Dataset entries
-*-

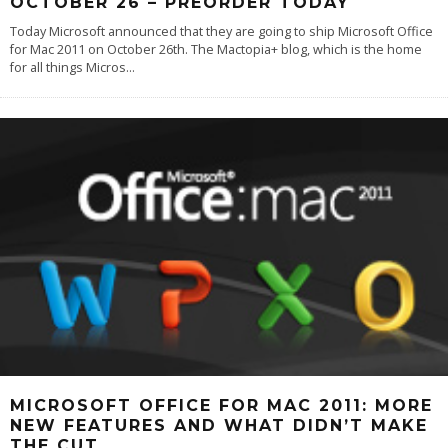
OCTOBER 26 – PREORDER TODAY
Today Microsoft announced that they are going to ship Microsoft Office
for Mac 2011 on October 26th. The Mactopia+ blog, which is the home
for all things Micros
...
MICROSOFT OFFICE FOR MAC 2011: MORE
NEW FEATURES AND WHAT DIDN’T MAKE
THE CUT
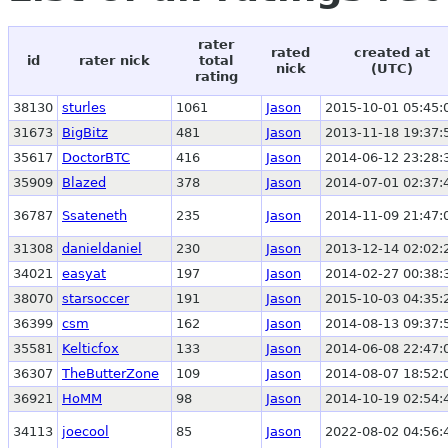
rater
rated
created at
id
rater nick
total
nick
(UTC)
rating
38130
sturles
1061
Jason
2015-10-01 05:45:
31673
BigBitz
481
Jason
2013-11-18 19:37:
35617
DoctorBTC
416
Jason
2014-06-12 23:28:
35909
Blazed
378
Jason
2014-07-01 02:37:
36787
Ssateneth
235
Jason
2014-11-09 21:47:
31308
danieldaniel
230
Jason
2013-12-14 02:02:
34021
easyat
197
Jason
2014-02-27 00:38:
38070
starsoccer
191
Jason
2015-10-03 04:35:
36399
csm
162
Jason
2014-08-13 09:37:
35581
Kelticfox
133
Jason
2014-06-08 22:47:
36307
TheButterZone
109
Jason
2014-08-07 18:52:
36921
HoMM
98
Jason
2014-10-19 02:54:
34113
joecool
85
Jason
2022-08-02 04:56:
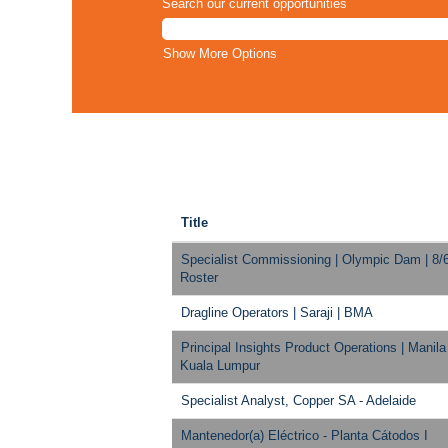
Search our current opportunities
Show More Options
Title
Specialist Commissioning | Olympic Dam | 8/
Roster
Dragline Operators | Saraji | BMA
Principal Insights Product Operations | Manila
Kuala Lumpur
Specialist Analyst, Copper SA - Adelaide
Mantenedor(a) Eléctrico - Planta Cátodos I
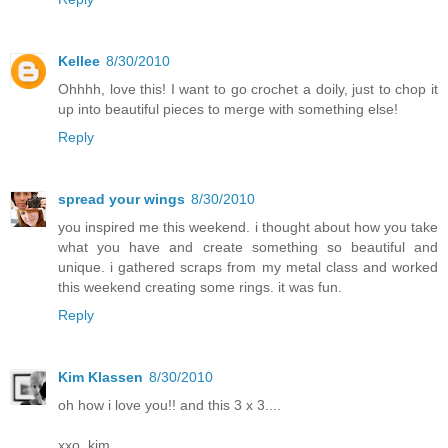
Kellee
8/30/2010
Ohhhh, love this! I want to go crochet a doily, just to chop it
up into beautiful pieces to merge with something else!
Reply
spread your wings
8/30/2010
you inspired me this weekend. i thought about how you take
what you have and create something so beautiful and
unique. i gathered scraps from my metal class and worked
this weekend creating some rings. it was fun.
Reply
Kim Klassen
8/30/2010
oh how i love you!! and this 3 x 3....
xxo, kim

-*-

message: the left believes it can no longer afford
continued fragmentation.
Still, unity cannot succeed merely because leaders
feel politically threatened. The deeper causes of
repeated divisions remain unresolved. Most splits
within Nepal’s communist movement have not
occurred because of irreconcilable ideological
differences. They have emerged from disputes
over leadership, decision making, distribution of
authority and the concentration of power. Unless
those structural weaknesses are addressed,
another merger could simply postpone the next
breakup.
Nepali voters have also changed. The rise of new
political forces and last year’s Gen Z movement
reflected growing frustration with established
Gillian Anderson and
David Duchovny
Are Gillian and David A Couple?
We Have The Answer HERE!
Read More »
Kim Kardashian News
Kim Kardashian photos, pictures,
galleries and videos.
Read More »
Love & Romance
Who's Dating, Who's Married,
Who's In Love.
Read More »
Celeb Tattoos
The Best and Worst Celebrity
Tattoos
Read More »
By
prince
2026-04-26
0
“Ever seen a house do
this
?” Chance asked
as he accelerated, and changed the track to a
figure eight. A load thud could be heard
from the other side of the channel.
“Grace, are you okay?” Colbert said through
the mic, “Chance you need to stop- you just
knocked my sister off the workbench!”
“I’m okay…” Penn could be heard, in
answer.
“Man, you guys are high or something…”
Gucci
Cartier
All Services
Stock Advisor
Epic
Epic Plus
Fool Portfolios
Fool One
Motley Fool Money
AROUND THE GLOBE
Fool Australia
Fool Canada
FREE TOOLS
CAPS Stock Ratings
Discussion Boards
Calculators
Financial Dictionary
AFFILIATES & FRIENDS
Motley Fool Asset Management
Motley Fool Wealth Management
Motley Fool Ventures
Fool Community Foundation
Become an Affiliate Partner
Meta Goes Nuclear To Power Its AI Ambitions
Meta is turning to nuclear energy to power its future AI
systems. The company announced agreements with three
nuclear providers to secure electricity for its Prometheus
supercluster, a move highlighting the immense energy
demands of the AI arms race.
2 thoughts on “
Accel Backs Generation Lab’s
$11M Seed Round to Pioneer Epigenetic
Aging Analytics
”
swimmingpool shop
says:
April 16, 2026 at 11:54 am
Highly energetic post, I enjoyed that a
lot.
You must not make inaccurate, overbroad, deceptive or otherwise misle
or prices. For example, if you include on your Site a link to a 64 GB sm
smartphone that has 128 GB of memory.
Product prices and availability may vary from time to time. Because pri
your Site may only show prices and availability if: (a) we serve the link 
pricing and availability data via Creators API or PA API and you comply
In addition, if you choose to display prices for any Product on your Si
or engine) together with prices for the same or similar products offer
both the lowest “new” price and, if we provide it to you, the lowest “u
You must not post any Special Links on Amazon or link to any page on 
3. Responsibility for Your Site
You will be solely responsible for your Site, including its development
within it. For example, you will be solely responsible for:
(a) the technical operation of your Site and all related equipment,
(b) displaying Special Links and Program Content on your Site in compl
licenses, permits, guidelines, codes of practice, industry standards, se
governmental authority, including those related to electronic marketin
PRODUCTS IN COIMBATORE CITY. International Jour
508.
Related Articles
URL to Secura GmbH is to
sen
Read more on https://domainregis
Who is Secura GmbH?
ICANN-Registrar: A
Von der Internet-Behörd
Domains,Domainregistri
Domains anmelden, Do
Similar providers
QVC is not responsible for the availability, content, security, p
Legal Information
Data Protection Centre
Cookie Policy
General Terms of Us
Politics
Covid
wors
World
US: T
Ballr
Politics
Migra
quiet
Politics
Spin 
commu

-*-

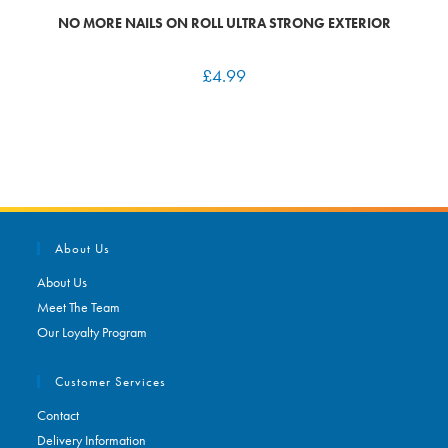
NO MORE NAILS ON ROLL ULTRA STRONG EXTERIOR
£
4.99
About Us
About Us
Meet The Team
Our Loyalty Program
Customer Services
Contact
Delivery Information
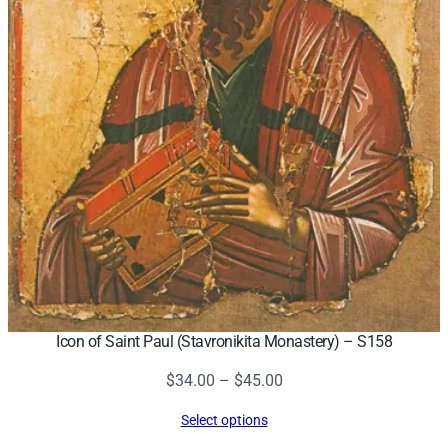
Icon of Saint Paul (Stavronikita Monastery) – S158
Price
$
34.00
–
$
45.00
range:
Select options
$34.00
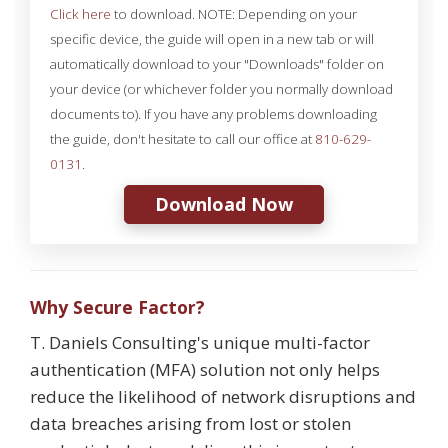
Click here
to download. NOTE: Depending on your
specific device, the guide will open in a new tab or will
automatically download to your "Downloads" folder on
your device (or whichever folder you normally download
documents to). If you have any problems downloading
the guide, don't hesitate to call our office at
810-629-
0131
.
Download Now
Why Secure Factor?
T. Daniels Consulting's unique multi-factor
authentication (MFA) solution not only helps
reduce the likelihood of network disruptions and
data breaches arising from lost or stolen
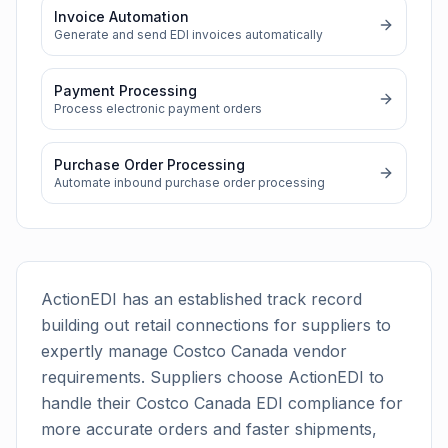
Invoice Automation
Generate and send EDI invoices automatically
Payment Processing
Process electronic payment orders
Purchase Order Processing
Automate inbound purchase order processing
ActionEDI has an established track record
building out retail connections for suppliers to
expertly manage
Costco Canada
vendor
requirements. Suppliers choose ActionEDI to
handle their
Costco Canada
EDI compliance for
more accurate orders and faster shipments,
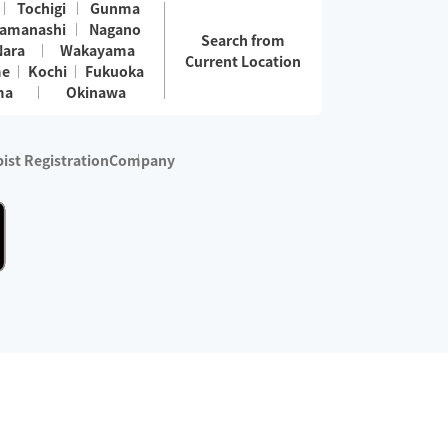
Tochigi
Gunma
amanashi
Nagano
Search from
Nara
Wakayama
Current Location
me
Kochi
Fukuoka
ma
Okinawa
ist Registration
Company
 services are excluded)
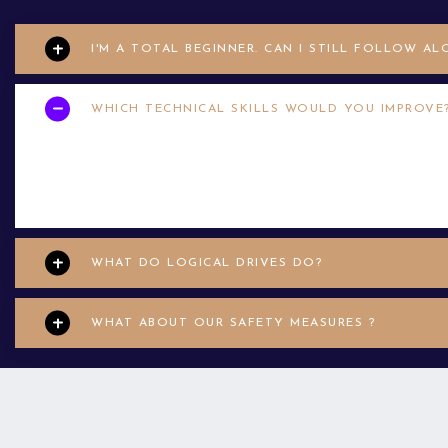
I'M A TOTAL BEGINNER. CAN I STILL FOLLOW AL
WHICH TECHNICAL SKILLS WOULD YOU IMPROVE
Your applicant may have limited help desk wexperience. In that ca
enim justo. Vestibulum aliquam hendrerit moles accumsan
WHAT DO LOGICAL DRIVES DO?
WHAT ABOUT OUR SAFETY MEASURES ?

-*-

| Brief |
Which of the lines above hold the string "could"? Pick each of them out.

| Exercise answer |
another merger could simply postpone the next
figure eight. A load thud could be heard
“I’m okay…” Penn could be heard, in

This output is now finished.